When it comes to hearing, diet may trump noise exposure
May 21, 2015
Although the old wives’ tale about carrots being good for your eyesight has been debunked, University of Florida researchers have found a link between healthy eating and another of your five senses: hearing.
UF Health researcher Christopher Spankovich examined the eating habits of participants in the National Health and Nutrition Examination Survey. In previous work, Spankovich found that the higher a person scored on the Healthy Eating Index, a part of the survey, the better his or her auditory function.
Spankovich examined data from 2,366 people. In addition to answering questionnaires about their health during the original survey, participants were given a four-part hearing test. When Spankovich analyzed the data, he found a strong connection among diet, hearing and noise exposure.
The hearing of people who ate well but had higher noise exposure was comparable to the hearing of people with lower noise exposure who ate poorer diets, according to results published recently in the International Journal of Audiology. While eating healthfully may not reverse hearing damage, a good diet may play a part in prevention.
“Our hearing health is linked to our general health. Our auditory system is dependent on our cardiovascular, neural and metabolic health, and if we are not healthy in general, it makes sense that we could increase our susceptibility to hearing loss,” said Spankovich, the study’s lead author and a research assistant professor in the department of speech, language and hearing sciences in the College of Public Health and Health Professions.
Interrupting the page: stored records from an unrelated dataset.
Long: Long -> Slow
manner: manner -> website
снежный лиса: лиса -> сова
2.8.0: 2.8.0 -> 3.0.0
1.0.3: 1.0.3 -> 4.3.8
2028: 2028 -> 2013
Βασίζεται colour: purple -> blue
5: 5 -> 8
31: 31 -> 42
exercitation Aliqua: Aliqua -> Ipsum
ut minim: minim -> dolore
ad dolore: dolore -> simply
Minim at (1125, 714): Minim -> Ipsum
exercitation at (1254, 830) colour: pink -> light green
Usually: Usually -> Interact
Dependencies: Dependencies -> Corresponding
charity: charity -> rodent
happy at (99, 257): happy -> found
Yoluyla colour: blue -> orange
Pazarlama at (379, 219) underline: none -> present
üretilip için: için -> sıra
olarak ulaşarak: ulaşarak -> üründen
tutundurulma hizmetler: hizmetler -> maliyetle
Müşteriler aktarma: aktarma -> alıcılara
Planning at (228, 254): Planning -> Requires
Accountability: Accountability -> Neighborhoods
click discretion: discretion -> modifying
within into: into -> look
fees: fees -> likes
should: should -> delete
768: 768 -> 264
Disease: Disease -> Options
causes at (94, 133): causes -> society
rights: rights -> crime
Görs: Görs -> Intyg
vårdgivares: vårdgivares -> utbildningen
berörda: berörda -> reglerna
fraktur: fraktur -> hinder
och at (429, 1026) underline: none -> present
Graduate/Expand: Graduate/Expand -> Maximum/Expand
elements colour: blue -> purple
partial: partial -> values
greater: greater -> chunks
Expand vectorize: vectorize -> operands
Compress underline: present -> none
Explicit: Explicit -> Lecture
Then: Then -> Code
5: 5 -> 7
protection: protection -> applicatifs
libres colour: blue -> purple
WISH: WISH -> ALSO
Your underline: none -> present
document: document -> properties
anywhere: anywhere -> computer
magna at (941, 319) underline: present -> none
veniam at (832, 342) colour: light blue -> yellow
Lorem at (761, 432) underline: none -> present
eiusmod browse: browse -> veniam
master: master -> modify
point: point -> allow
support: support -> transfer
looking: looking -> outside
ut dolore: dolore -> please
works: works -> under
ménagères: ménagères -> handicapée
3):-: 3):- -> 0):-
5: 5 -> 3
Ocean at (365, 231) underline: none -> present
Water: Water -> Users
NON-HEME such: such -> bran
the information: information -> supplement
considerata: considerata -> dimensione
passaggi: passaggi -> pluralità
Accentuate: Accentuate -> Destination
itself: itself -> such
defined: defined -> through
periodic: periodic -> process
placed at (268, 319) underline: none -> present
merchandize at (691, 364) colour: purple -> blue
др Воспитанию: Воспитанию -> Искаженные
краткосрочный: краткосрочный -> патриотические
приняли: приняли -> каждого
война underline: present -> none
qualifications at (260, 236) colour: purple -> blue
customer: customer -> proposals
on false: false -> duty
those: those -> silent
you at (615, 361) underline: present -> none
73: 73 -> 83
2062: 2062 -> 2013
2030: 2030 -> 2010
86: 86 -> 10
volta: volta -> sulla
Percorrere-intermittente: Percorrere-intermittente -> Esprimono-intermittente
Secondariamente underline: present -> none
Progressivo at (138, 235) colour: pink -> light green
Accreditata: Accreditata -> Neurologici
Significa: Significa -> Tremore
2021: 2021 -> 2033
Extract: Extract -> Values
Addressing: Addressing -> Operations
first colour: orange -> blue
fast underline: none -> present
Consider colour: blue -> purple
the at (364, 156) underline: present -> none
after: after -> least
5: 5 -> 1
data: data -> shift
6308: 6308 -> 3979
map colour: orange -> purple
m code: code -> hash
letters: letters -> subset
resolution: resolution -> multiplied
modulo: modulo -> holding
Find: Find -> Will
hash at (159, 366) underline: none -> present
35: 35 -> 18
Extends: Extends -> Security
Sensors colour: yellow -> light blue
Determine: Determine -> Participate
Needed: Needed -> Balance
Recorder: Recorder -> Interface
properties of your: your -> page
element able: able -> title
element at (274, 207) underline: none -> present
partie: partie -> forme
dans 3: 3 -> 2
In the study, a healthy diet meant that the person who scored well on the Healthy Eating Index ate as close to the U.S. Department of Agriculture’s diet recommendations as possible. This means they ate plenty of vegetables, fruit and fiber while keeping salt, cholesterol, fat and saturated fat beneath the limits recommended by the Department of Agriculture.
Hearing can be affected in multiple ways, some of which are avoidable and some of which aren’t, Spankovich said. Some unchangeable factors include sex, genetics, race, ethnicity and age. Some changeable factors include cardiovascular health issues, diet, ototoxic medications and exposure to loud noise. Spankovich and the study’s co-author Colleen Le Prell, an associate professor and interim chair for the department of speech, language and hearing sciences and director of the Hearing Research Center at UF, only found the relationship between a better diet and better hearing in higher frequencies, not in lower frequencies.
The National Health and Nutrition Examination Survey assesses the health and nutritional status of adults and children in the United States, according to the Centers for Disease Control and Prevention. Part of this survey, the Healthy Eating Index assigns points to participants based on how well they eat.
For example, a person might be awarded a full score of 10 points if they eat the full number of servings of vegetables recommended by the U.S. Department of Agriculture. A person may lose points if he or she consumes too much of certain nutrients, such as sodium. Most people who completed the survey, which assigns a score of zero to 100, scored between 58 to 61.
In the population Spankovich studied, the participants’ average score was 63.11 percent. Seventy three percent of the sample had intermediate scores, ranging from 51 to 80 percent, which were classified as “needs improvement,” while 14.6 percent had poor scores and 12 percent had good scores.
Spankovich emphasized their study identified a relationship between hearing and diet — not a causal link.
“These initial studies are showing the link between diet, auditory function and noise exposure. We can’t show cause-and-effect because it’s a cross-sectional study,” Spankovich said.
Next will be to examine the link in a longitudinal study in which the researchers will study the hearing and diet of a larger cohort over time.